Again, she laughed. “I suppose there is really only one application procedure,” she admitted. “Touché. But in actual fact—what is your name?—I signaled you should be brought into the circle so that the subject might be changed. I was arguing with Uyodor H’aekeem about matters of state. Our words were sharp, and I didn’t want to lose my temper. In general it isn’t considered seemly among the Ghullim, and for a chieftain’s daughter to discredit her father’s position by second-guessing him—well, it isn’t done.”
“You could just walk away, couldn’t you?”
“I can be rude to you, but not to Uyodor H’aekeem.” Her tone remaining precisely neutral, she neither mocked her father’s name nor celebrated it. “Or did you mean I might strike out on my own?”
“Some do. I did, of necessity.”
“I knew I liked the look of you, at least a little. You have a silly swagger about you that is entirely unconvincing. Anyone brave enough to sashay through our territory like that is either a one-off nutter or an ally worth cultivating.”
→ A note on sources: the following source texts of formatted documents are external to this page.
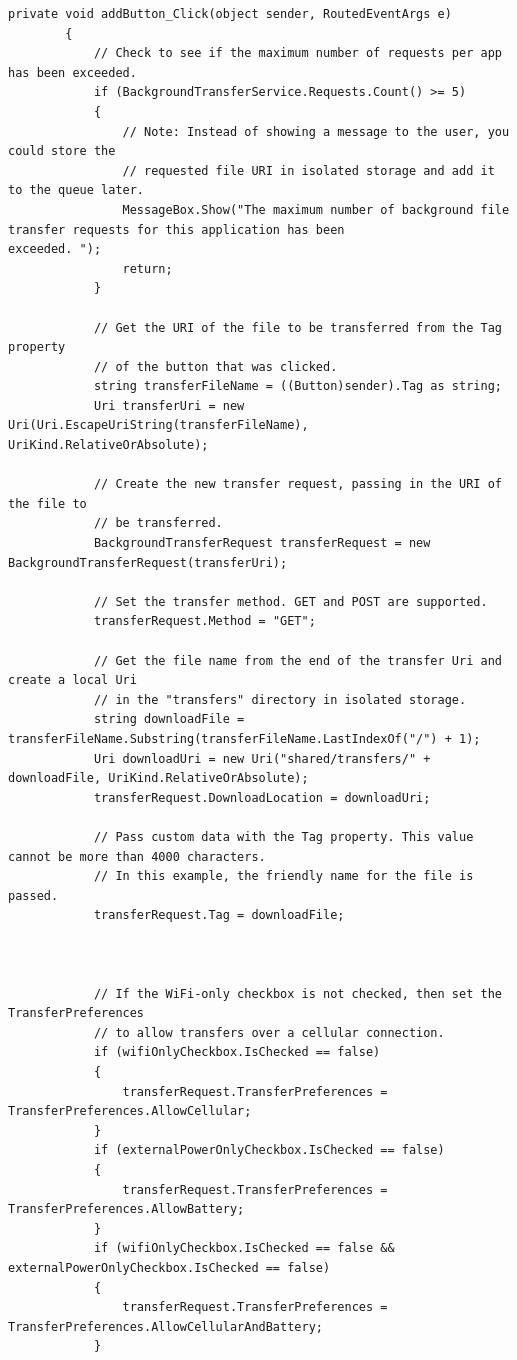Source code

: \documentclass[a4paper,10pt]{scrreprt}
\begin{document}
\begin{lstlisting}[caption=Background File Transfer]
        private void addButton_Click(object sender, RoutedEventArgs e) 
        { 
            // Check to see if the maximum number of requests per app has been exceeded. 
            if (BackgroundTransferService.Requests.Count() >= 5) 
            { 
                // Note: Instead of showing a message to the user, you could store the 
                // requested file URI in isolated storage and add it to the queue later. 
                MessageBox.Show("The maximum number of background file transfer requests for this application has been 
exceeded. "); 
                return; 
            } 
 
            // Get the URI of the file to be transferred from the Tag property 
            // of the button that was clicked. 
            string transferFileName = ((Button)sender).Tag as string; 
            Uri transferUri = new Uri(Uri.EscapeUriString(transferFileName), UriKind.RelativeOrAbsolute); 
 
            // Create the new transfer request, passing in the URI of the file to  
            // be transferred. 
            BackgroundTransferRequest transferRequest = new BackgroundTransferRequest(transferUri); 
 
            // Set the transfer method. GET and POST are supported. 
            transferRequest.Method = "GET"; 
 
            // Get the file name from the end of the transfer Uri and create a local Uri  
            // in the "transfers" directory in isolated storage. 
            string downloadFile = transferFileName.Substring(transferFileName.LastIndexOf("/") + 1); 
            Uri downloadUri = new Uri("shared/transfers/" + downloadFile, UriKind.RelativeOrAbsolute); 
            transferRequest.DownloadLocation = downloadUri; 
 
            // Pass custom data with the Tag property. This value cannot be more than 4000 characters. 
            // In this example, the friendly name for the file is passed.  
            transferRequest.Tag = downloadFile; 
 
 
 
            // If the WiFi-only checkbox is not checked, then set the TransferPreferences 
            // to allow transfers over a cellular connection. 
            if (wifiOnlyCheckbox.IsChecked == false) 
            { 
                transferRequest.TransferPreferences = TransferPreferences.AllowCellular; 
            } 
            if (externalPowerOnlyCheckbox.IsChecked == false) 
            { 
                transferRequest.TransferPreferences = TransferPreferences.AllowBattery; 
            } 
            if (wifiOnlyCheckbox.IsChecked == false && externalPowerOnlyCheckbox.IsChecked == false) 
            { 
                transferRequest.TransferPreferences = TransferPreferences.AllowCellularAndBattery; 
            } 
 

\end{lstlisting}
\end{document}
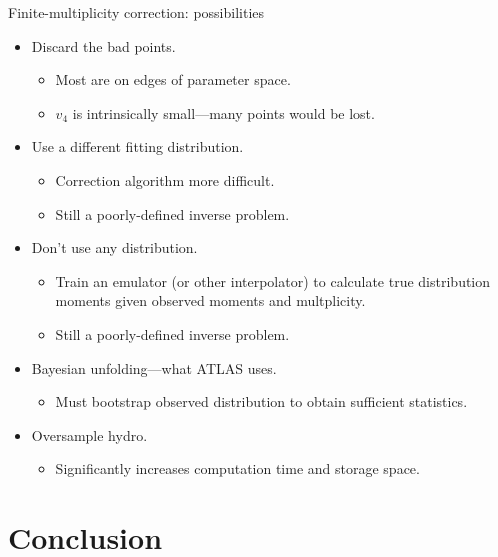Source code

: \documentclass{beamer}
\begin{document}
\begin{frame}{Finite-multiplicity correction:  possibilities}
  \begin{itemize}
    \item Discard the bad points.
      \begin{itemize}
        \item Most are on edges of parameter space.
        \item $v_4$ is intrinsically small---many points would be lost.
      \end{itemize}
    \item Use a different fitting distribution.
      \begin{itemize}
        \item Correction algorithm more difficult.
        \item Still a poorly-defined inverse problem.
      \end{itemize}
    \item Don't use any distribution.
      \begin{itemize}
        \item Train an emulator (or other interpolator) to calculate true distribution moments given observed
          moments and multplicity.
        \item Still a poorly-defined inverse problem.
      \end{itemize}
    \item Bayesian unfolding---what ATLAS uses.
      \begin{itemize}
        \item Must bootstrap observed distribution to obtain sufficient statistics.
      \end{itemize}
    \item Oversample hydro.
      \begin{itemize}
        \item Significantly increases computation time and storage space.
      \end{itemize}
  \end{itemize}
\end{frame}



\section{Conclusion}
\end{document}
“I may be neither,” he said, and wanted to add, or I may be something else again. He tried to focus on her without blinking, though his tear ducts tended to empty at inopportune moments.
She leaped to her feet as if she had caught wind of salacious thoughts. “I’m too full of energy, I can’t sit still for long,” she said to him. “I don’t want you to leave yet, for I have a lot to accomplish while you’re here, but I have to run, run my limbs to exhaustion, or I will claw myself to death.”